The White Army () or White Guard (), also referred to as the Whites or White Guardsmen (), was a common collective name for the armed formations of the White movement and anti-Soviet governments during the Russian Civil War. They fought against the Red Army of the Bolsheviks.

When it was created, the structure of the Russian Army of the Provisional Government period was used, while almost every individual formation had its own characteristics. The military art of the White Army was based on the experience of the First World War, which, however, left a strong imprint on the specifics of the Civil War.

History
The name "White" is associated with white symbols of the supporters of the pre-revolutionary order, dating back to the time of the French Revolution, in contrast to the name of the Red Guard detachments, and then the Red Army. For the first time, the name "White Guard" was used in Russia for Finnish police detachments created in 1906 to fight the revolutionary movement. Their members wore white bandages on their sleeves; however, this did not have a direct connection with the White Army during the Civil War.

The White armies comprised a number of different groups, who operated independently and did not share a single ideology or political goal. Their leaders were conservative or moderate generals and political leaders, each with different goals and plans to achieve them, and most of these armies did not coordinate their actions. The chain of command in each, as well as individual members, differed, from experienced veterans of World War I to fresh volunteers.

The White Guards, in addition to directly fighting with the Reds, as well as the Makhnovtsi, carried out the White Terror, while taking part in mass executions, including assisting foreign interventionists (for example, 257 civilians were killed in 1919 in the course of the struggle in the village of Ivanovka of the Japanese Army and the White Guards against the pro-Bolshevik detachments of partisans). The overall number of people killed in the White Terror is  significantly less than that in the Red Terror, which drastically differed from its counterpart due to being deliberately organized and run by Bolshevik leaders. In The Black Book of Communism, Nicolas Werth contrasts the Red and White terrors, noting the former was the official policy of the Bolshevik government:

The Bolshevik policy of terror was more systematic, better organized, and targeted at whole social classes. Moreover, it had been thought out and put into practice before the outbreak of the civil war. The White Terror was never systematized in such a fashion. It was almost invariably the work of detachments that were out of control, and taking measures not officially authorized by the military command that was attempting, without much success, to act as a government. If one discounts the pogroms, which Denikin himself condemned, the White Terror most often was a series of reprisals by the police acting as a sort of military counterespionage force. The Cheka and the Troops for the Internal Defense of the Republic were a structured and powerful instrument of repression of a completely different order, which had support at the highest level from the Bolshevik regime.

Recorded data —
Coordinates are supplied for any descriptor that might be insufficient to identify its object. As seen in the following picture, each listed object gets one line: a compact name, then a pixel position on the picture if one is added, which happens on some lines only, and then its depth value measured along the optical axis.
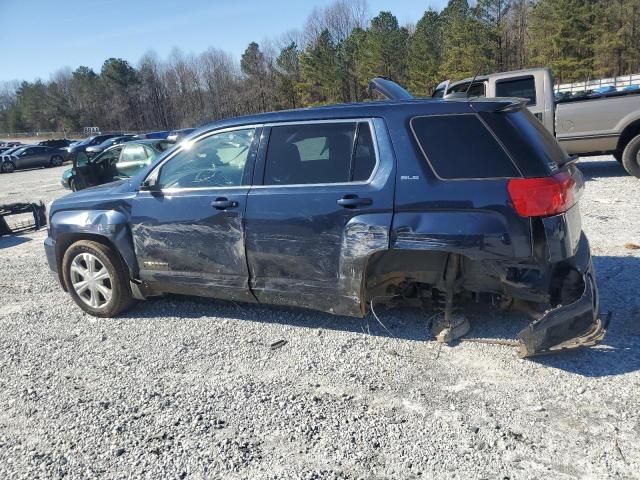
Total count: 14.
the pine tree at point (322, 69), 55.62
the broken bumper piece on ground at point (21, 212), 9.41
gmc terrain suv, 3.16
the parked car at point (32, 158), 32.24
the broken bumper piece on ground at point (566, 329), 3.05
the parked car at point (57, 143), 37.51
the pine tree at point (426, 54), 49.38
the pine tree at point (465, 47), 44.84
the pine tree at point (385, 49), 51.81
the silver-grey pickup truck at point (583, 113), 8.98
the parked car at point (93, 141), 33.03
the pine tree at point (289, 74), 61.56
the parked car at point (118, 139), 30.85
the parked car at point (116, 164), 12.30
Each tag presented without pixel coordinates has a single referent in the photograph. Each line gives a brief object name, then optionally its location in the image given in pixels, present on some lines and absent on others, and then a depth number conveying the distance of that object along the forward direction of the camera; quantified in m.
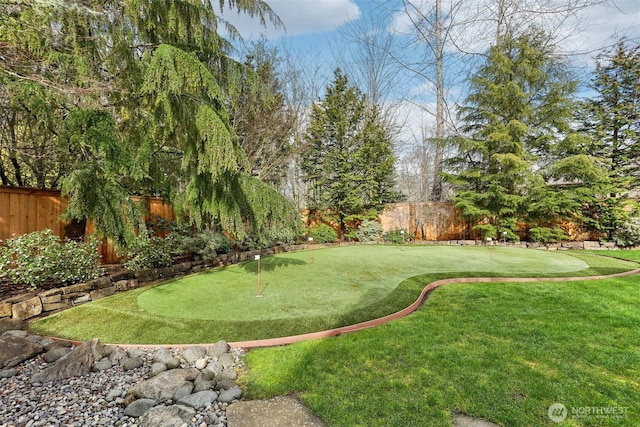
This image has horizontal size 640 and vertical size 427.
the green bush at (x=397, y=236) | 11.75
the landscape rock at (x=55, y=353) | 2.82
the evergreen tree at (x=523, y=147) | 10.48
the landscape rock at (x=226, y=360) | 2.57
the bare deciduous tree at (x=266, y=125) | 10.44
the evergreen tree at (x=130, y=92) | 3.34
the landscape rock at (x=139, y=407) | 2.02
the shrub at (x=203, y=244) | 6.34
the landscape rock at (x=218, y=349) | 2.73
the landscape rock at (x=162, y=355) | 2.60
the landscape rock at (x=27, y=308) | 3.49
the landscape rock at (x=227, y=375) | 2.40
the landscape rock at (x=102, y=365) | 2.62
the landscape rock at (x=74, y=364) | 2.50
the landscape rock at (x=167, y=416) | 1.84
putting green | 3.73
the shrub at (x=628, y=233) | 9.52
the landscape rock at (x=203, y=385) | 2.25
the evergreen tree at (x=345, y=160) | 12.80
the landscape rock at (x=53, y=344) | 2.97
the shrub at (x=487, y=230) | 11.02
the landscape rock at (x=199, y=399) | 2.06
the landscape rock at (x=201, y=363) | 2.58
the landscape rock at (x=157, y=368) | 2.48
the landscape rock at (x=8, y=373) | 2.56
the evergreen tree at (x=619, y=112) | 10.78
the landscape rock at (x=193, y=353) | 2.67
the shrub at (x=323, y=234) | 11.59
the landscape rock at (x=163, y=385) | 2.18
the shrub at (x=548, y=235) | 10.52
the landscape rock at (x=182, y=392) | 2.16
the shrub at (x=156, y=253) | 5.22
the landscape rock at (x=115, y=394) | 2.22
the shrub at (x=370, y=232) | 12.13
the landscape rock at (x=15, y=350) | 2.74
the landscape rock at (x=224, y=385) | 2.28
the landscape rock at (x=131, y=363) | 2.62
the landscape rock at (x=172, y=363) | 2.56
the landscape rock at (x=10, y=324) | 3.29
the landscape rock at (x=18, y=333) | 3.11
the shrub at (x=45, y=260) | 3.88
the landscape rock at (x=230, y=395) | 2.12
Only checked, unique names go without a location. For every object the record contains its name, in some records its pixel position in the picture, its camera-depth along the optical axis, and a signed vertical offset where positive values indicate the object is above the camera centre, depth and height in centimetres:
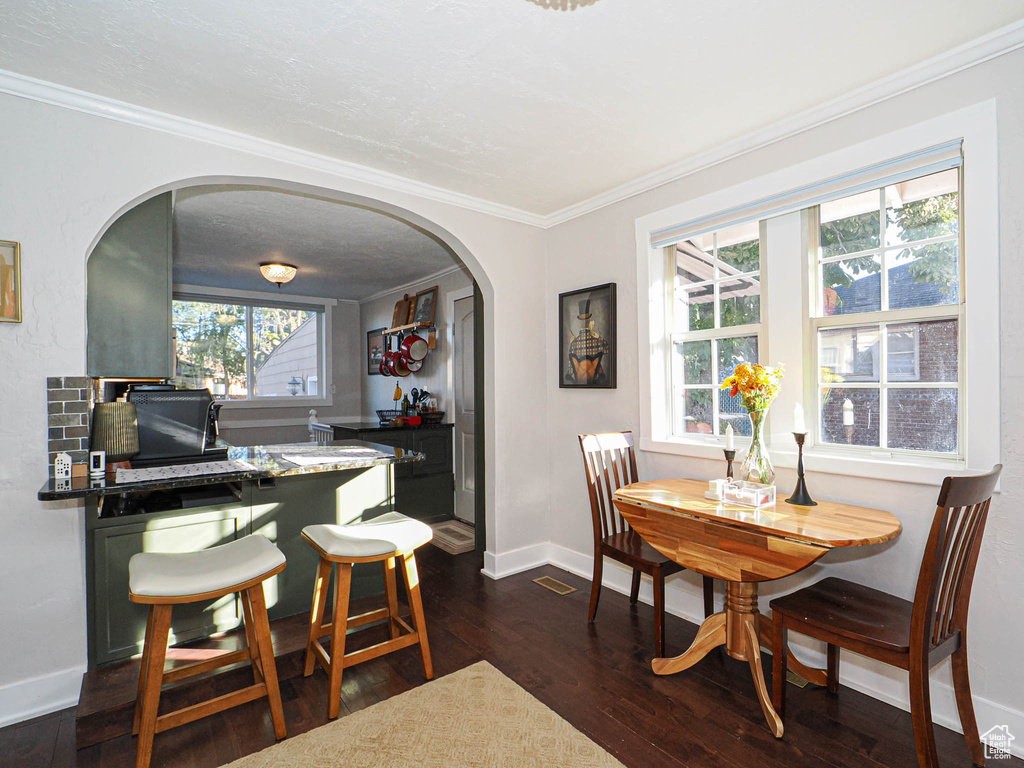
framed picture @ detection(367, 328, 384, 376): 595 +39
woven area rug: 169 -121
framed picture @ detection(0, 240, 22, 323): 188 +38
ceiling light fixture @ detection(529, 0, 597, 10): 152 +111
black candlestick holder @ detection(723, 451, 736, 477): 225 -33
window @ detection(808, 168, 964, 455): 198 +26
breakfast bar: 209 -58
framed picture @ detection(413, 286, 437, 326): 496 +75
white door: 454 -22
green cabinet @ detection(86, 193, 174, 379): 216 +38
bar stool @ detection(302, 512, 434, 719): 191 -76
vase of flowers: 213 -7
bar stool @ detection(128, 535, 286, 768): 159 -66
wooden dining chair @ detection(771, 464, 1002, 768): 148 -77
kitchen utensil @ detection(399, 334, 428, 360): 502 +34
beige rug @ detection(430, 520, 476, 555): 388 -121
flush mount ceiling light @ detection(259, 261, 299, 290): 439 +96
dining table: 175 -58
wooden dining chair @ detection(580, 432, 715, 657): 232 -77
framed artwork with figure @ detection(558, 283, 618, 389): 310 +27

Work required — Reproduce the passage on the White Army verbatim, between "When it was" and "during the Civil War.", inclusive.

Expected output —
When it was created, the structure of the Russian Army of the Provisional Government period was used, while almost every individual formation had its own characteristics. The military art of the White Army was based on the experience of the First World War, which, however, left a strong imprint on the specifics of the Civil War.

History
The name "White" is associated with white symbols of the supporters of the pre-revolutionary order, dating back to the time of the French Revolution, in contrast to the name of the Red Guard detachments, and then the Red Army. For the first time, the name "White Guard" was used in Russia for Finnish police detachments created in 1906 to fight the revolutionary movement. Their members wore white bandages on their sleeves; however, this did not have a direct connection with the White Army during the Civil War.